[Refactor] Add expert processed token count output for DispatchFFNCombine/DispatchFFNCombineBF16 (#6402)

### What this PR does / why we need it? Add New Output for Expert Token Count An additional output tensor expert_token_nums is added to both operators to meet the requirement of tracking token distribution among experts: Tensor Name: expert_token_nums Dimension: 1D tensor Shape: (local_expert_num,) Data Type: int32 Semantics: Represents the number of tokens actually received by each expert on the current card. ### Does this PR introduce _any_ user-facing change? ### How was this patch tested? - vLLM version: v0.14.1 - vLLM main: dc917cceb8 --------- Signed-off-by: guanguan0308 <1546542263@qq.com> Signed-off-by: guanguan0308 <162653673+guanguan0308@users.noreply.github.com>
2026-02-03 10:41:06 +08:00
parent 26b83f8bde
commit dffac6db73
18 changed files with 97 additions and 84 deletions
--- a/tests/e2e/nightly/single_node/ops/multicard_ops_a3/test_dispatch_ffn_combine.py
+++ b/tests/e2e/nightly/single_node/ops/multicard_ops_a3/test_dispatch_ffn_combine.py
@@ -126,6 +126,7 @@ class TestDisptachFFNCombine:
            scale2_npu.append(scale2[i].npu())

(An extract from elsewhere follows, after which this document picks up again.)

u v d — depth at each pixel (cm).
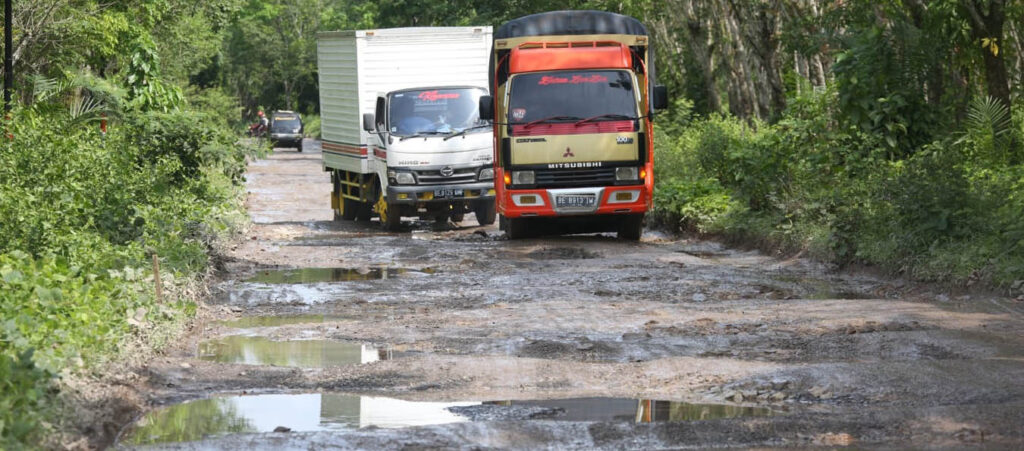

        out = self.generate_random_tensor((m, k), dtype=torch.bfloat16).npu()
+        expert_token_nums = self.generate_random_tensor((1, e), dtype=torch.int32).npu()

        torch.ops._C_ascend.dispatch_ffn_combine(
            x=x,
@@ -138,6 +139,7 @@ class TestDisptachFFNCombine:
            group=self.hcomm_info,
            max_output_size=512,
            out=out,
+            expert_token_nums=expert_token_nums,
        )
        return True

@@ -177,6 +179,7 @@ class TestDisptachFFNCombine:
        scale2_npu.append(scale2.npu())

        out = self.generate_random_tensor((m, k), dtype=torch.bfloat16).npu()
+        expert_token_nums = self.generate_random_tensor((1, e), dtype=torch.int32).npu()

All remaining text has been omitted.